WORK INSTRUCTIONS: Please repeat the lines below, exactly and only, from the one that holds "Einschränkung der Verarbeitung der Daten zu" through the one that holds "Periodista José Antonio Neme protagoniza".

DATASET CONTENT:
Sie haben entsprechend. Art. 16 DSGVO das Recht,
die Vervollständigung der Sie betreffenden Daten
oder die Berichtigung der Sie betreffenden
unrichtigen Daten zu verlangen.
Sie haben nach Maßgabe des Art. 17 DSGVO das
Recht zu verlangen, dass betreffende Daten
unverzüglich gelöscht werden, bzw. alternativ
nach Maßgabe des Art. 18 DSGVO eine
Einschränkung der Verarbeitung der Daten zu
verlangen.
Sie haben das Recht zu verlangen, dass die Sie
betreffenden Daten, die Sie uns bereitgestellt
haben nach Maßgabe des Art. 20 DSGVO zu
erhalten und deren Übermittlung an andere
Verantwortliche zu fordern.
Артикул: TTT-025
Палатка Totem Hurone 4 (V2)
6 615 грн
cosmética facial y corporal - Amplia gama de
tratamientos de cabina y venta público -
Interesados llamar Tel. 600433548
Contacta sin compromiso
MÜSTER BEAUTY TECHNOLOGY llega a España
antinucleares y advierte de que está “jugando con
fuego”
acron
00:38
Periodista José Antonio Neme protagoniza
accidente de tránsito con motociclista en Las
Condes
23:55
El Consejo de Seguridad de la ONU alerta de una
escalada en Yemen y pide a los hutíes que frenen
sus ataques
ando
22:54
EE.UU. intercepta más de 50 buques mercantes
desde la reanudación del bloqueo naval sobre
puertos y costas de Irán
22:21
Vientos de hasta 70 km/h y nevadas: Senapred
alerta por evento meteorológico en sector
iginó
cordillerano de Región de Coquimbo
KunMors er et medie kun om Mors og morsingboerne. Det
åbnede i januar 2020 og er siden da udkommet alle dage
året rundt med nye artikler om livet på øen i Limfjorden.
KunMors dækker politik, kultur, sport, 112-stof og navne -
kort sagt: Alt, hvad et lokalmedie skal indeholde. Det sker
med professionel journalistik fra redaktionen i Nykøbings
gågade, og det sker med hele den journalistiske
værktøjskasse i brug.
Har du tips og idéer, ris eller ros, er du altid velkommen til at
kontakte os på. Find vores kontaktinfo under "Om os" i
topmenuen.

SOLUTION FOR THIS PROBLEM:
Einschränkung der Verarbeitung der Daten zu
verlangen.
Sie haben das Recht zu verlangen, dass die Sie
betreffenden Daten, die Sie uns bereitgestellt
haben nach Maßgabe des Art. 20 DSGVO zu
erhalten und deren Übermittlung an andere
Verantwortliche zu fordern.
Артикул: TTT-025
Палатка Totem Hurone 4 (V2)
6 615 грн
cosmética facial y corporal - Amplia gama de
tratamientos de cabina y venta público -
Interesados llamar Tel. 600433548
Contacta sin compromiso
MÜSTER BEAUTY TECHNOLOGY llega a España
antinucleares y advierte de que está “jugando con
fuego”
acron
00:38
Periodista José Antonio Neme protagoniza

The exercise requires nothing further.